◆ **EXTRAIT DU TEXTE**
------------------------
III. DES « ANOMALIES » À CORRIGER DANS LE DOMAINE PRIVÉ

Les efforts de modernisation de sa gestion immobilière déjà engagés, ou restant à l'être 20 ( * ) , par la Banque de France, devraient trouver à s'exercer avec le plus grand profit en ce qui concerne son domaine privé, qui comprend le parc locatif qu'elle exploite en tant que bailleur et les immeubles faisant l'objet d'une affectation à visée sociale. Dans ces deux secteurs, en effet, « l'état des lieux » qu'a pu dresser votre rapporteur spécial révèle divers excès ou insuffisances, des opacités ou des « étrangetés », hérités d'un passé plus ou moins lointain mais qu'il revient aujourd'hui à la Banque de France de s'employer à corriger .

A. L'EXPLOITATION DES IMMEUBLES LOCATIFS

Le parc locatif dont la Banque de France est propriétaire se compose pour l'essentiel d'immeubles d'habitation : logements et chambres de service représentent plus des trois quarts des contrats consentis en ce domaine, toute catégories confondues. Pour le reste, ce parc comprend principalement des garages ou parkings, ainsi que des locaux à usage commercial ou professionnel. Au mois d'avril 2008, il faisait l'objet d'un total de 1.364 contrats (baux d'habitation, commerciaux, professionnels ; prêts à usage, etc.).
------------------------
◆ **DONNÉES SOURCES**

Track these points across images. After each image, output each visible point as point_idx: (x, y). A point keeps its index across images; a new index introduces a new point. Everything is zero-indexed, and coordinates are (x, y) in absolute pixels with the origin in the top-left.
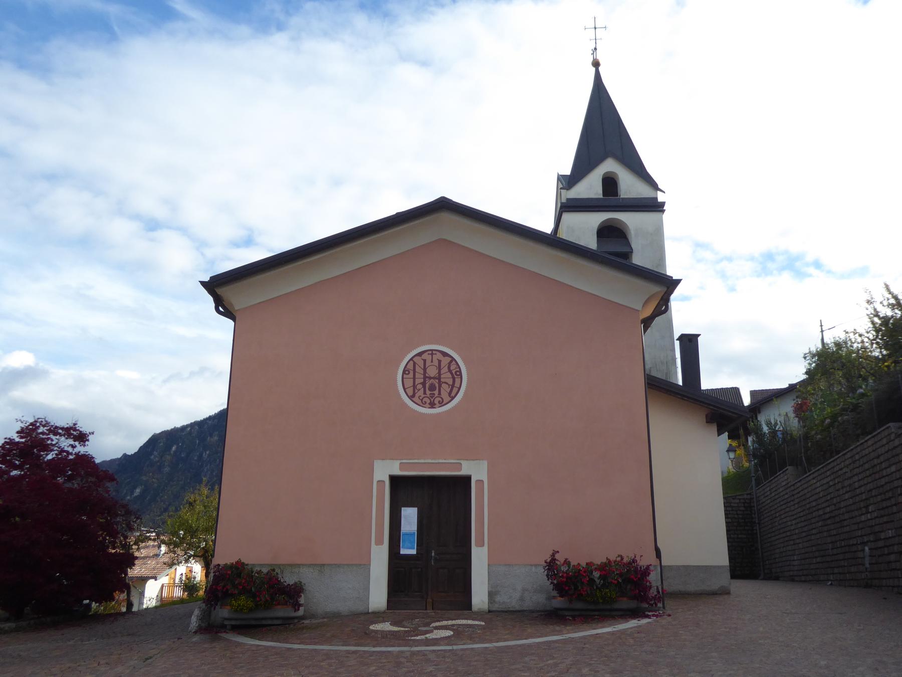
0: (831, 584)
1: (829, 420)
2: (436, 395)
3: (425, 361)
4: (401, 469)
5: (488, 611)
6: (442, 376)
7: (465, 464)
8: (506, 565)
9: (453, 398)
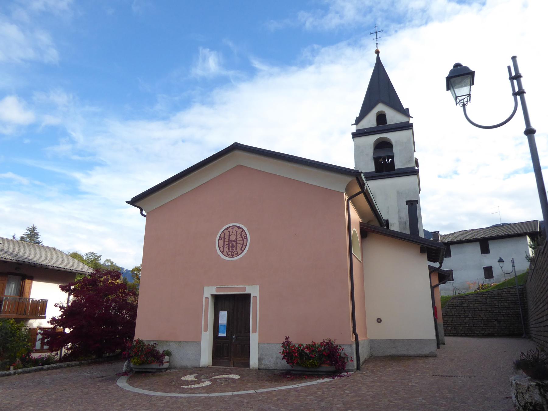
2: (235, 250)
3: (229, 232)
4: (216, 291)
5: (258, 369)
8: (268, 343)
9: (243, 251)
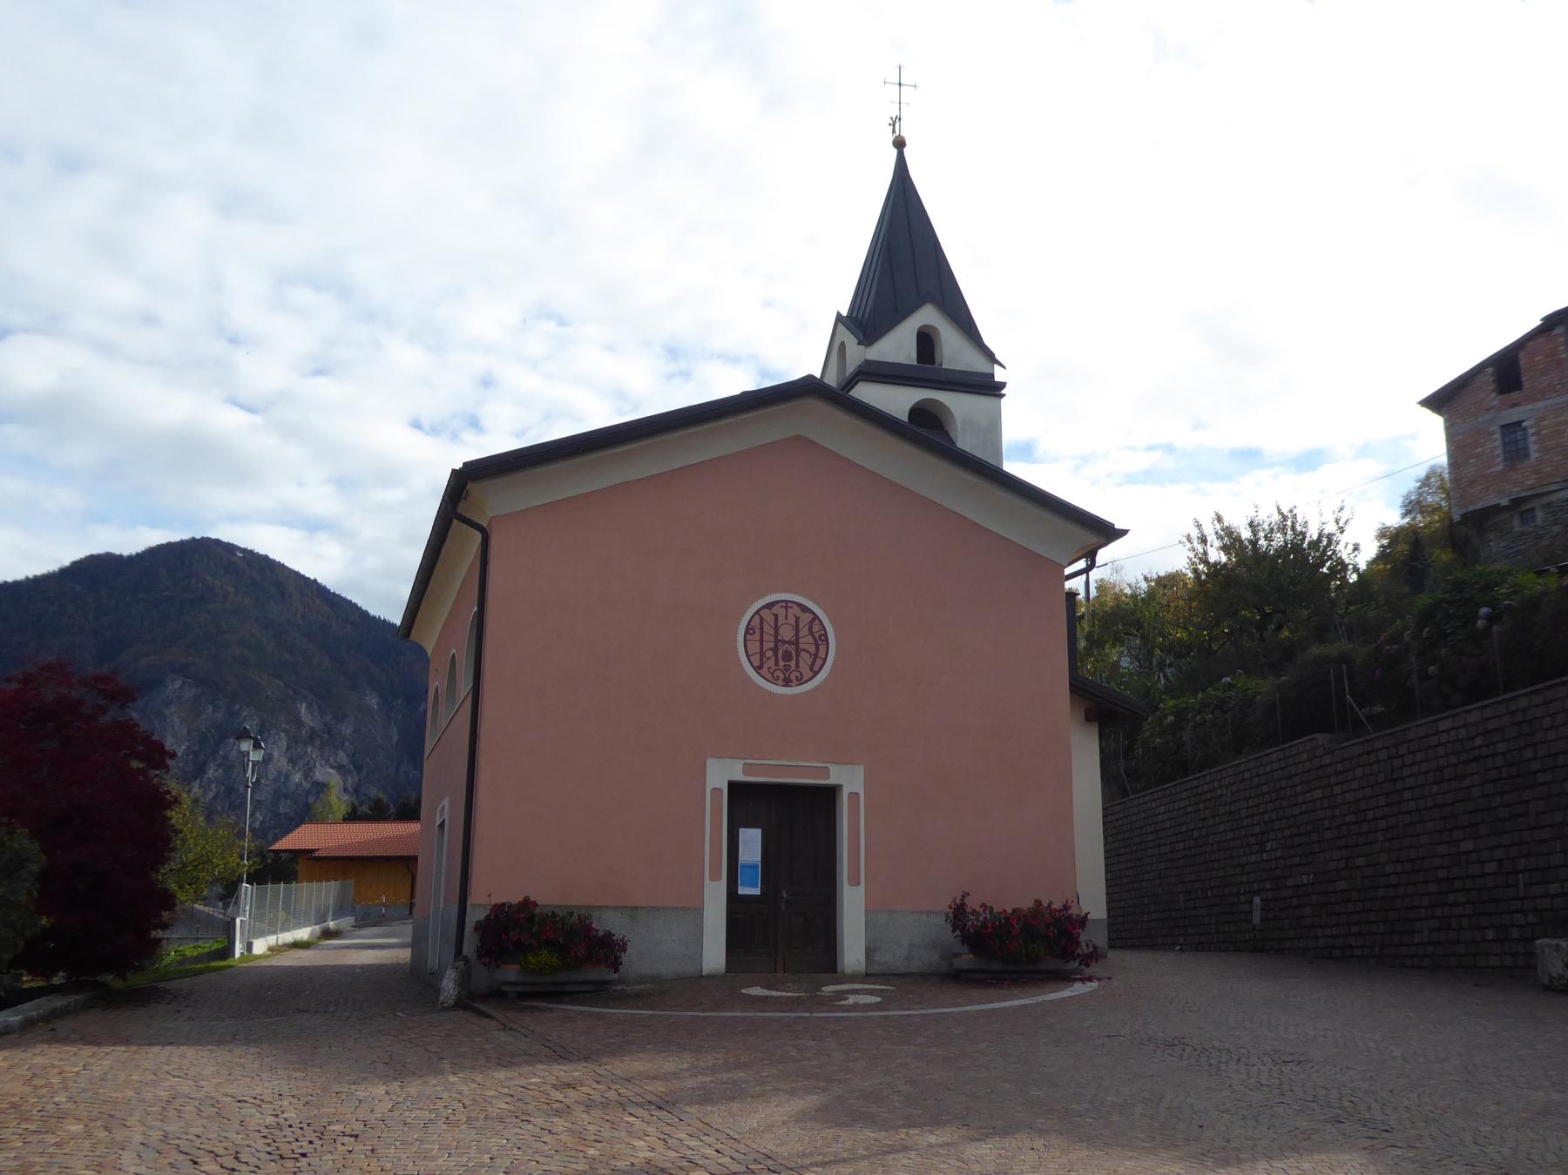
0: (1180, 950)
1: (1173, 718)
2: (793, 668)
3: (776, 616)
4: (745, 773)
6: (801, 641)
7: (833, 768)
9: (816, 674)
------------------------
◆ **EXERCICE 1**
Reproduisez intégralement et à l'identique le texte sur le domaine privé de la Banque de France.
◆ **EXERCICE 2**
Dupliquez à l'identique l'ensemble des enregistrements, sans y inclure les images.
Le texte et les enregistrements n'ont aucun rapport entre eux.

◆ **BONNE RÉPONSE 1**
III. DES « ANOMALIES » À CORRIGER DANS LE DOMAINE PRIVÉ

Les efforts de modernisation de sa gestion immobilière déjà engagés, ou restant à l'être 20 ( * ) , par la Banque de France, devraient trouver à s'exercer avec le plus grand profit en ce qui concerne son domaine privé, qui comprend le parc locatif qu'elle exploite en tant que bailleur et les immeubles faisant l'objet d'une affectation à visée sociale. Dans ces deux secteurs, en effet, « l'état des lieux » qu'a pu dresser votre rapporteur spécial révèle divers excès ou insuffisances, des opacités ou des « étrangetés », hérités d'un passé plus ou moins lointain mais qu'il revient aujourd'hui à la Banque de France de s'employer à corriger .

A. L'EXPLOITATION DES IMMEUBLES LOCATIFS

Le parc locatif dont la Banque de France est propriétaire se compose pour l'essentiel d'immeubles d'habitation : logements et chambres de service représentent plus des trois quarts des contrats consentis en ce domaine, toute catégories confondues. Pour le reste, ce parc comprend principalement des garages ou parkings, ainsi que des locaux à usage commercial ou professionnel. Au mois d'avril 2008, il faisait l'objet d'un total de 1.364 contrats (baux d'habitation, commerciaux, professionnels ; prêts à usage, etc.).

◆ **BONNE RÉPONSE 2**
Track these points across images. After each image, output each visible point as point_idx: (x, y). A point keeps its index across images; a new index introduces a new point. Everything is zero-indexed, and coordinates are (x, y) in absolute pixels with the origin in the top-left.
0: (831, 584)
1: (829, 420)
2: (436, 395)
3: (425, 361)
4: (401, 469)
5: (488, 611)
6: (442, 376)
7: (465, 464)
8: (506, 565)
9: (453, 398)
2: (235, 250)
3: (229, 232)
4: (216, 291)
5: (258, 369)
8: (268, 343)
9: (243, 251)
0: (1180, 950)
1: (1173, 718)
2: (793, 668)
3: (776, 616)
4: (745, 773)
6: (801, 641)
7: (833, 768)
9: (816, 674)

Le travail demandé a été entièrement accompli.